**QUOTED PASSAGE:**
Forbius Announces First Patient Dosed in Phase 2 Trial of anti-EGFR ADC AVID100 in EGFR-Overexpressing Squamous NSCLC

  • First patient dosed in Phase 2 advanced squamous NSCLC, additional indications to be launched imminently
  • High RP2D established, predicted to be therapeuticallyactive
  • AVID100 is the only broadly active anti-EGFR ADC in clinical development

(October 22, 2018) – Forbius, a clinical stage company developing biotherapeutics targeting EGFR and TGF-β pathways, today announced that the first patient has been dosed in a Phase 2a trial evaluating the efficacy and safety of AVID100 in patients with squamous non-small cell lung cancer (sqNSCLC) whose tumors over express epidermal growth factor receptor (EGFR).

Approximately 25% of patients with sqNSCLC have tumors that highly overexpress EGFR. Currently, no therapy is approved for the treatment of EGFR-overexpressing sqNSCLC.

An initial safety Phase 1 study for AVID100 was completed mid 2018, having enrolled 24 patients, and established a recommended Phase 2 dose (RP2D) of AVID100 of 220 mg/m2 (~6 mg/kg). This is one of the highest RP2Ds reported for maytansinoid payload ADCs (Deslandes, MAbs. 2014 Jul 1; 6(4):859–870) and is expected to be in the therapeutically active range based on preclinical efficacy studies. The majority of treatment related adverse events at RP2D were well-tolerated and grade 1 and 2 in severity. Of note, skin-related side-effects, that have been observed previously for therapeutic anti-EGFR antibodies, remained low grade and well tolerated.

“The sqNSCLC trial, along with additional soon-to-be launched Phase 2a trials, will provide us with important information about the efficacy of AVID100 in patients with confirmed EGFR overexpression. No therapy is approved for the treatment of EGFR-overexpressing malignancies, and AVID100 could be the first agent to address this significant unmet medical need,” commented Paul Nadler, M.D., Chief Medical Officer of Forbius.

The primary goal of the Phase 2a trial is to evaluate efficacy, safety, and tolerability of AVID100 when administered to sqNSCLC patients with confirmed EGFR-overexpression. The study is being conducted at multiple sites across North America and will initially enroll approximately 15 sqNSCLC patients who failed all prior lines of treatment. The number of patients will be increased pending preliminary signs of AVID100 efficacy. This Phase 2a study is being supported by the previously announced $18.8M peer-reviewed grant from the Cancer Prevention Institute of Texas(CPRIT).

About AVID100

AVID100 is a highly potent EGFR-targeting antibody-drug conjugate (ADC) that was engineered to achieve enhanced anti-tumor efficacy without a corresponding increase in toxicity against skin and other EGFR-expressing normal tissues. In preclinical studies, AVID100 demonstrated significant anti-cancer activity, including in EGFR overexpressing tumor models that are resistant to marketed EGFR inhibitors. AVID100 is the only broadly active anti-EGFR ADC in clinical development.

**LISTED ENTRIES:**
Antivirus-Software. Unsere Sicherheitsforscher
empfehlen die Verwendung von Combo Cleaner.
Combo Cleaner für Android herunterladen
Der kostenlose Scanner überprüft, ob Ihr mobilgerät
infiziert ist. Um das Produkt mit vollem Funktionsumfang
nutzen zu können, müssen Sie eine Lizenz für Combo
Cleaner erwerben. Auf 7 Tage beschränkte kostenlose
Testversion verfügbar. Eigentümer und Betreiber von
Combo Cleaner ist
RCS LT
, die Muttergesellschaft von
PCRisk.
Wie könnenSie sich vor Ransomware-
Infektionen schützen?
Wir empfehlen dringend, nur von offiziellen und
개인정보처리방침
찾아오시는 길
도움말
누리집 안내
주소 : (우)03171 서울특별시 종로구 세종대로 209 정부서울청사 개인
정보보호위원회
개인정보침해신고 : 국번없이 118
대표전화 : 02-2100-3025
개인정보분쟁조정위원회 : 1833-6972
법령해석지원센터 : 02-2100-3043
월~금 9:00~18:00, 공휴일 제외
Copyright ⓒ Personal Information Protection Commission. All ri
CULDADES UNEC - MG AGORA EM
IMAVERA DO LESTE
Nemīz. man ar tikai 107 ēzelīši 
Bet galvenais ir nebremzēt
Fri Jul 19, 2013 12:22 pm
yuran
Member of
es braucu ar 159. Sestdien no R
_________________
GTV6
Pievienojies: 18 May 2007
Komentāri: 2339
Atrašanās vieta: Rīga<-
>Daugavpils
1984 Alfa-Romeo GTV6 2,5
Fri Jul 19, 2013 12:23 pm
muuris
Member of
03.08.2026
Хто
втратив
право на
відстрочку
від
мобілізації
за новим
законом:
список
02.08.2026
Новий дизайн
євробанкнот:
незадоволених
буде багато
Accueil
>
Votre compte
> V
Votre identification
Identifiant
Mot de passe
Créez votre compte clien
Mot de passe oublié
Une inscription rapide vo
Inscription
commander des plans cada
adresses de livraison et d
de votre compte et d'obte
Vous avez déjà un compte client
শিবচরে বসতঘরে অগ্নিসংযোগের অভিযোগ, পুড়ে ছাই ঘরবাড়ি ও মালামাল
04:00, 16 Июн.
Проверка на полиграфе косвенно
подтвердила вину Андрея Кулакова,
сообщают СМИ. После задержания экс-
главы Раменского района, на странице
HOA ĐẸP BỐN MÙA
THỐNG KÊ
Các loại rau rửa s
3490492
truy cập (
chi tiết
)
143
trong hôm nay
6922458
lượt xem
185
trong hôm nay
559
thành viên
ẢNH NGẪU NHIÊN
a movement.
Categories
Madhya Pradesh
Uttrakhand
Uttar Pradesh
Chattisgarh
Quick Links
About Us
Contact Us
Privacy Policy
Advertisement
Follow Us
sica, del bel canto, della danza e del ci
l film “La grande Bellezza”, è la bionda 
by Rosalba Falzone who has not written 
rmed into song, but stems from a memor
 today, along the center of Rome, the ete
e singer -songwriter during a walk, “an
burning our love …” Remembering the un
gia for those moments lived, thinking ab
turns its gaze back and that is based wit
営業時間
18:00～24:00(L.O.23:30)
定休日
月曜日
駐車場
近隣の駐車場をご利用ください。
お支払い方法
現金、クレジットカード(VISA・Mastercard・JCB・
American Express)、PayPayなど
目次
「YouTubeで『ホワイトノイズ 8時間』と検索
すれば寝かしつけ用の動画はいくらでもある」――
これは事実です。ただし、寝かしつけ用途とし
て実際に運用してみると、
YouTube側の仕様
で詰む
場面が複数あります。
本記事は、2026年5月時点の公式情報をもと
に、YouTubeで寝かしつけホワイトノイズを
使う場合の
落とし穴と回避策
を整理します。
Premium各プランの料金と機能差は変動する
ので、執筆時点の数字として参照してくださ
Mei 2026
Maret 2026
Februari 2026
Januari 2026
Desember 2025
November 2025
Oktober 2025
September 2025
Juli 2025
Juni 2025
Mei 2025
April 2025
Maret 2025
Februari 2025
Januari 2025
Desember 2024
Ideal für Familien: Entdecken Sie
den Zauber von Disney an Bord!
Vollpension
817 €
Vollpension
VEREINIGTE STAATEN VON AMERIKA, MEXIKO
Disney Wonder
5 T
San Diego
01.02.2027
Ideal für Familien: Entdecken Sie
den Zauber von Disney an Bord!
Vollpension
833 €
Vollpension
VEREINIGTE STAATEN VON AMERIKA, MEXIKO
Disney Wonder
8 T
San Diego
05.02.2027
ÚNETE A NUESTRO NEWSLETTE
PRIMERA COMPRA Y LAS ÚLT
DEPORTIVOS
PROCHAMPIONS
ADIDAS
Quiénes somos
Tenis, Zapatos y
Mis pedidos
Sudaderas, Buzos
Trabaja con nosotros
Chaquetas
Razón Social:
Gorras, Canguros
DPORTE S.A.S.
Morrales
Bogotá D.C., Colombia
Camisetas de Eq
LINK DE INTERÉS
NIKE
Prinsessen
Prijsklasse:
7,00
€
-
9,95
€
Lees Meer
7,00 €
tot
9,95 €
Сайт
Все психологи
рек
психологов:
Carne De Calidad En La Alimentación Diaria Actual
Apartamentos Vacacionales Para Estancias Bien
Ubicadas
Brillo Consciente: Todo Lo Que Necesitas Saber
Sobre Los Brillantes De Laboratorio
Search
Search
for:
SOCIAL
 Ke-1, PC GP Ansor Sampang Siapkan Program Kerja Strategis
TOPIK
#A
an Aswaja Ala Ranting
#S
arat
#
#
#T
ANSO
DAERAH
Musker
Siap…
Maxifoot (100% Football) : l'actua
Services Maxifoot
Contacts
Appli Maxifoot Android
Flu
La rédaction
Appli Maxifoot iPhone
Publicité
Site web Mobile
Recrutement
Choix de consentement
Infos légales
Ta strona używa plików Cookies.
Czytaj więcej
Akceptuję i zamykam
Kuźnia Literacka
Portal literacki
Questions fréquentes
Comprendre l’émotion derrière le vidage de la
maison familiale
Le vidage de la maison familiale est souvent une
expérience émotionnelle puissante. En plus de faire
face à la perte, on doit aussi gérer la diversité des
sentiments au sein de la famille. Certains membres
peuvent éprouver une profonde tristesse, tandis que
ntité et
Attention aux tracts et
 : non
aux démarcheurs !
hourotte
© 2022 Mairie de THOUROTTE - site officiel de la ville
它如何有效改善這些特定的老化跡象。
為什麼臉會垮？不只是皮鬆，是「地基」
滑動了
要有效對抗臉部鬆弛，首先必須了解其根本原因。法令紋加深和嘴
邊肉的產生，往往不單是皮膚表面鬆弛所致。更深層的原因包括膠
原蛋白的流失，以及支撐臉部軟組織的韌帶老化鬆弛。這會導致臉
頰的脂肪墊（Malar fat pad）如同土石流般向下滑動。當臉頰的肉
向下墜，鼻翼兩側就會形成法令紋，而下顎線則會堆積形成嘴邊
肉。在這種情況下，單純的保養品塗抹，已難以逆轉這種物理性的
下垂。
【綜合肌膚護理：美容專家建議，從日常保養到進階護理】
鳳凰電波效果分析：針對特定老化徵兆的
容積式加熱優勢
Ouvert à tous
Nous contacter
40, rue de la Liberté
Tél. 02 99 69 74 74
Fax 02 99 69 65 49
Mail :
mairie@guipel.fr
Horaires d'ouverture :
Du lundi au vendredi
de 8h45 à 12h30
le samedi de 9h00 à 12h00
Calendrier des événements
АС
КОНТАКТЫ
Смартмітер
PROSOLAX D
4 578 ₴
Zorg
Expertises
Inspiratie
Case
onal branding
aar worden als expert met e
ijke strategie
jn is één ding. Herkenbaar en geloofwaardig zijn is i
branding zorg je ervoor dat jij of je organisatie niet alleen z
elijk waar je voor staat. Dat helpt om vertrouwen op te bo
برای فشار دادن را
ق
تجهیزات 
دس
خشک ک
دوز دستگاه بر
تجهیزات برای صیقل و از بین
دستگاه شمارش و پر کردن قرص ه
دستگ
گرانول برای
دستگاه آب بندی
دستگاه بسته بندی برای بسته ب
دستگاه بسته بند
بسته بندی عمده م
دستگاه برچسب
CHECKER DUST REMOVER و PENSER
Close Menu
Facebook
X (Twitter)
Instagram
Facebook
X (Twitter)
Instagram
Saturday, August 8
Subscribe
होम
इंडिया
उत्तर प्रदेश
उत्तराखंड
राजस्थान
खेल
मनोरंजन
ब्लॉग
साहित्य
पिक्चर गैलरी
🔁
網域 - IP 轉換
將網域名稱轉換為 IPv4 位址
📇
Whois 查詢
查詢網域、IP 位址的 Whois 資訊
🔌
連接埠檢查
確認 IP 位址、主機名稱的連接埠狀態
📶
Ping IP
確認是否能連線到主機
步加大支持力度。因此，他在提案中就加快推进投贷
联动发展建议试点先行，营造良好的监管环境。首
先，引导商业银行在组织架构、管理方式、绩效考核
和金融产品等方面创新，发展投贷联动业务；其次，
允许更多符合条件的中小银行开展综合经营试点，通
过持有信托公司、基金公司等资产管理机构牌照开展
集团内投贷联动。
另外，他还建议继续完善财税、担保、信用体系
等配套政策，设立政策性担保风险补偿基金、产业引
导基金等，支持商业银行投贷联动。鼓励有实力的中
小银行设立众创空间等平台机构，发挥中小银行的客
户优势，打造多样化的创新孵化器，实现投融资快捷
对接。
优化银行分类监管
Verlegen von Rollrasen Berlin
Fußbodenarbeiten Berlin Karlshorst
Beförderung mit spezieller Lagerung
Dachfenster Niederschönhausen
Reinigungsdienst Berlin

**COMPLETE THE FOLLOWING:**
1) In the AVID100 announcement, reproduce everything from "Forbius Announces First" down to "of EGFR-overexpressing sqNSCLC.".
2) Answer these from the AVID100 announcement:
(a) What share of patients with sqNSCLC have tumors that highly overexpress EGFR?
(b) What recommended Phase 2 dose did the Phase 1 study establish?
(c) About how many sqNSCLC patients will the Phase 2a trial initially enroll?
3) According to the AVID100 announcement, why is the recommended Phase 2 dose expected to be in the therapeutically active range?

**EXPECTED OUTPUTS:**
1)
Forbius Announces First Patient Dosed in Phase 2 Trial of anti-EGFR ADC AVID100 in EGFR-Overexpressing Squamous NSCLC

  • First patient dosed in Phase 2 advanced squamous NSCLC, additional indications to be launched imminently
  • High RP2D established, predicted to be therapeuticallyactive
  • AVID100 is the only broadly active anti-EGFR ADC in clinical development

(October 22, 2018) – Forbius, a clinical stage company developing biotherapeutics targeting EGFR and TGF-β pathways, today announced that the first patient has been dosed in a Phase 2a trial evaluating the efficacy and safety of AVID100 in patients with squamous non-small cell lung cancer (sqNSCLC) whose tumors over express epidermal growth factor receptor (EGFR).

Approximately 25% of patients with sqNSCLC have tumors that highly overexpress EGFR. Currently, no therapy is approved for the treatment of EGFR-overexpressing sqNSCLC.

2)
(a) Approximately 25%.
(b) 220 mg/m2 (~6 mg/kg).
(c) Approximately 15.

3) The expectation is based on preclinical efficacy studies.